今、消えかかっている言葉

        郷土研究部 藤 井 徳太郎


「はらい」の石を借りたら倍にして返せ

 網屋崎の別名を「はらい」という。この「はらい」という
語源はどこから出たものであろう。船が出港して一番最初に
港外に出はらうという意か。それとも押し寄せる波を払う
(防ぐ)所というものか。又漁船はその大小を問わず、出漁
時にはこの岬を廻る時にツルベに汲んだ湖水を行先に向かう
舳にかけてこれを清める。この時「ツイヨー」という言葉を
全員で唱和して航海の安全と大漁を祈念する即ちこの「お抜
い」をする場所という意から出たものであろうか。
 漁撈の種類によって小石を沢山必要とする漁法がある。魚
の追い込みの脅しに使うもので漁場に急ぐため、どうしても
手近なこの「はらい」の右を借用する。この場合、この漁船
は当日なり、数日の内に遠磯より右を拾って来て「はらい」
へ返す。この行動を指したもので本当に当を得た戒律であり、
漁民は厳格にこれを守った。又「はらい」を愛した。今では
コンクリートの防波堤やテトラポットの投入で頑丈な防護策
を講じてはあるが、これをもって万全とは言えない。
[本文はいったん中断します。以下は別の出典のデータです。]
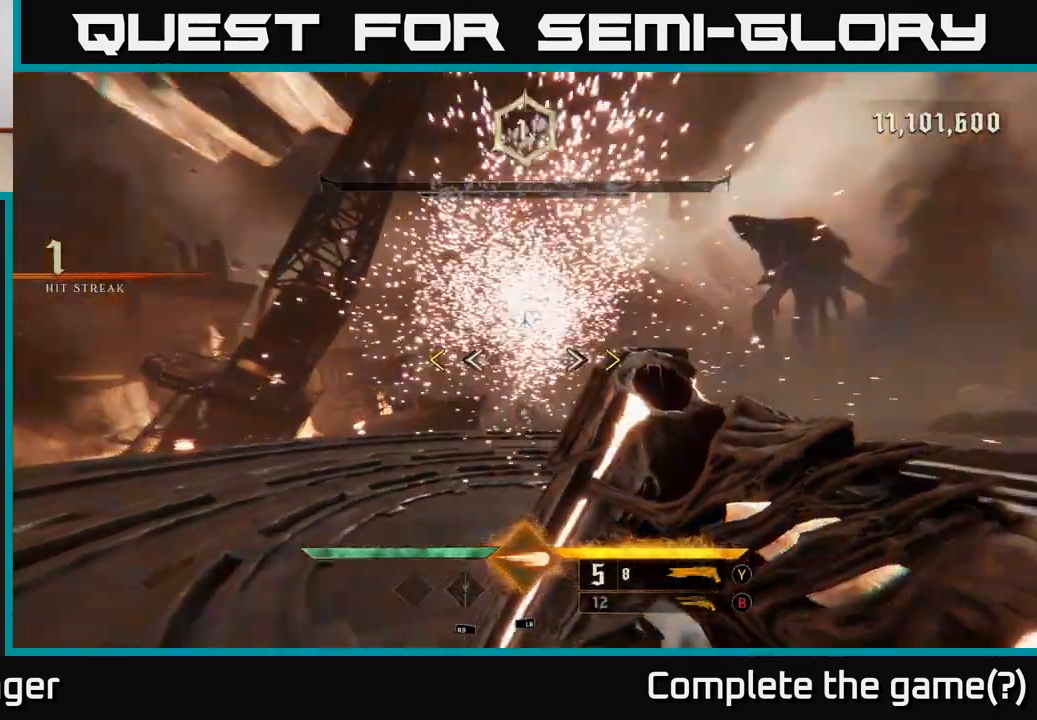
{"buttons": [], "left_stick": "up-left", "right_stick": "center", "events": [[117, "right_stick", "center"], [150, "left_stick", "up"], [283, "left_stick", "center"], [400, "X", "down"], [433, "left_stick", "up-left"], [467, "X", "up"]]}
今でも
立派に通用する訓えである。


 弁当の「めし」は全部喰べるな一口残せ

 昭和初期までの沿岸漁船は無動力で櫓を操っての手漕舟で
あった。船内での炊事施設はなく、又遠方までの出漁は不可
能であった。出漁する朝、メンパー(メンパ)に「めし」を
 一パイ詰めて適当なオカズをもち、スカリに入れて出掛ける。
操業を始め、時がたつにつれて腹が空いてくるとともに「だ
る」という怪物が身近に忍び寄る。弁当のある昼まではよい
が、食べるものが全部無くなると「だる」が急に勢いづいて
きて隙をみて襲いかかろうとしている。若しこれに取り付か
れると腰の力が抜けて立つことは出来ず、口もきけず、櫓を
漕ぐことも勿論出来ない。この昼食の弁当を一口残しておく
ことによって「だる」も寄りつけず、夕暮までの操業を可能
にしてくれる。この一口の「めし」は帰港してともづなを陸地にもや
った時はじめて喰え、この時「だる」は完全に退散する。た
しかに何時に帰港する計画であっても途中の気象の急変時等
その他によって、どのようになるか一寸先のことは分からぬ。
この一口残した「めし」が色々の要素と意義をもっているこ
とを教えてくれている。これも立派な教訓だ。


海に隣りは無い

隣りというものは本当に有難い存在で、ちょっと物を借用
したり、珍味のものや山海の幸の初物は必ずというほどいた
だける。又力も出してくれるし、頼りにもなるし、当にもな
る。それが海となると隣りに船がいるからといって、それが
何時までも隣りではない。お互いに動いているから隣りであ
ったり遠くであったりする。常に一定していない間柄であり、
不特定の隣りである。従って陸地のような関係は当然生じな
い。漁撈の最中に道具を海に落としたり、餌に不足が生じた
場合、ちょっと待ってくれ、隣りに行って来るからと
いうわけにはいかないし、そんな物笑いになる行動は出来な
い。又隣り船だからといって、その要求に応じてくれるはず
はない。漁具も漁期と漁況を考えて持て、食糧も持て、水も
持て、薬も持て 常に考えられる充分な準備と予備品を
持って出漁せよとの訓えである。